Most employers give you the ability to sign up for their 401(k) plan when starting a new job or within a few months of starting. In some cases, you will be signed up automatically. At other companies, you have to opt-in and set everything up yourself.
If you have a great employer that cares about employees’ futures, they may also offer a 401(k) contribution match. For example, if you contribute 3% of your income to your 401(k), the employer may match the 3% for a total of 6%. Each company runs its 401(k) a little differently, so check with your HR department, employee benefits handbook or website to learn more.
401(k) plans generally have a limited set of investments picked by your employer and the plan administrator. Most give you a handful of mutual funds and exchange-traded funds (ETFs) and sometimes the company’s stock as investment choices in the account.

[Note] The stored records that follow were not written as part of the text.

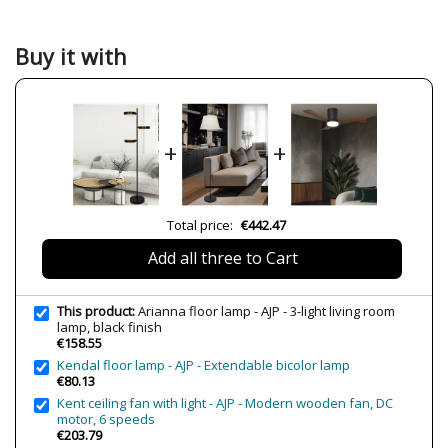
Material
Crystal
Metal
Colour
Black
Buy it with
Height (cm)
148 cm
Diameter (cm)
40 cm
Net Weight (KG)
6.04 kg
+
+
Delivery
Less than 1 week
Volts
230V
Bulb Socket
G9
Total price:
€442.47
Wattage
3x33W máx.
Add all three to Cart
Is Bulb Included?
No
IP Protection
IP20 (solo uso interior)
This product:
Arianna floor lamp - AJP - 3-light living room
lamp, black finish
Certificates
CE
€158.55
Kendal floor lamp - AJP - Extendable bicolor lamp
€80.13
Kent ceiling fan with light - AJP - Modern wooden fan, DC
motor, 6 speeds
€203.79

401(k) Contribution Limits
There are contribution limits to retirement accounts, and a 401(k) is no exception. For 2019, the maximum you can contribute to a 401(k) is $19,000. For 2020, it’s $19,500. Workers 50 and older can contribute an extra amount per year for a total of $25,000 in 2019 and $26,000 in 2020. If you withdraw before the government-mandated age — 55 for some people and 59½ for others — you have to pay tax and a penalty. But if you can afford to contribute regularly, a 401(k) can save you significantly on taxes and help you build up a big nest egg for retirement.